Steve Wynn’s defamation suit against former employee moves ahead

A Nevada District Court judge has denied a request by a former Wynn salon director to toss out a defamation case filed by Steve Wynn.

The billionaire and founder of Wynn Resorts Ltd. accused Jorgen Nielsen of lying to the Wall Street Journal and ABC News to smear him. Steve Wynn’s lawsuit, filed in April, calls Nielsen a “disgruntled” former employee.

Nielsen was a key figure in the bombshell Jan. 26 WSJ article that alleged Steve Wynn sexually harassed employees over decades. The article triggered investigations and led to Steve Wynn’s resignation as CEO and chairman as well as to Wynn selling his entire stake in the company.

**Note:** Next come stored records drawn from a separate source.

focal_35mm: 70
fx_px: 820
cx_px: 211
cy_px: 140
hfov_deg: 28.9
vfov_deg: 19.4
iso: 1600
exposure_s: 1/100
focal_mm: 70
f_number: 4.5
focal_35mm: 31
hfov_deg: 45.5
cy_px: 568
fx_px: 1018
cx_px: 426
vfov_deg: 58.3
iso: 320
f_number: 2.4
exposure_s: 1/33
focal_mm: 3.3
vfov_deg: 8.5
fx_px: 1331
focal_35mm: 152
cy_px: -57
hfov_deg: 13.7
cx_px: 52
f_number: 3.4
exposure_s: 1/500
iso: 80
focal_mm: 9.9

The WSJ quoted Nielsen as saying that “everyone was petrified” of Steve Wynn when he was on his way to the salon. Nielsen told ABC news that “we would hide people” as Steve Wynn approached and that the salon would pretend that some employees were busy when he was seeking an appointment.

According to the lawsuit, Nielsen also told news agencies Steve Wynn was “chasing one of the managers around the salon [and] then she locked herself in the bathroom and would not come out.” The suit claims Steve Wynn’s poor eyesight makes that allegation “inherently improbable.”

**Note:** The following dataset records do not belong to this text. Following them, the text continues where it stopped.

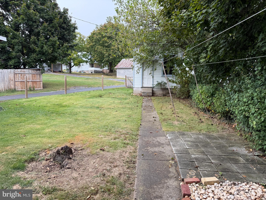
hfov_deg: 71.6
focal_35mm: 24
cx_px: 133
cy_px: 100
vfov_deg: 56.8
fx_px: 184
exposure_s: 1/584
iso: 80
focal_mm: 6.76
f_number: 1.78
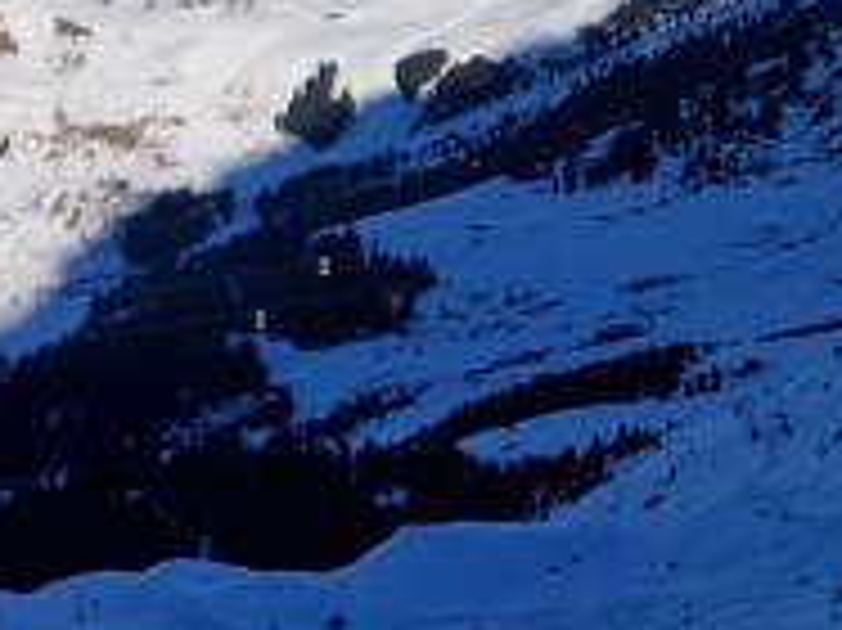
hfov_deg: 14.1
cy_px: -158
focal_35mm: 126
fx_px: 3063
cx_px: -617
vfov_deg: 11.5
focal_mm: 5.4
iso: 50
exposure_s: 1/3592
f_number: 1.8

Steve Wynn’s attorney Tamara Peterson told the court Tuesday that Nielsen did not have first hand knowledge of the events he portrayed to media. Nielsen “put himself in the room,” she told the judge.

Nielsen’s attorney Kathleen England said the director was informed of the events by his employees.

Nielsen cited the anti-SLAPP law, in asking the judge to dismiss the case.

A strategic lawsuit against public participation (SLAPP) is a lawsuit that is intended to intimidate and silence critics by burdening them with the cost of a legal defense until they end their fight.

England, in asking the court to throw out the case, said Steve Wynn’s lawsuit against Nielsen was intended to send a message to current or former employees that may seek to come forward with accusations of sexual harassment.

Following the sale of his $2.1 billion stake in Wynn Resorts, Steve Wynn had enough money to fight cases, she said.

“Following review of the papers and pleadings on file herein, court ordered, defendant’s motion to dismiss is denied as the preponderance of the evidence standard is not met by the evidence submitted,” the court state in a statement Thursday.

The two sides will now gather evidence, which could take as long as six months, said Lin Wood, an attorney for Steve Wynn. A trial could begin thereafter.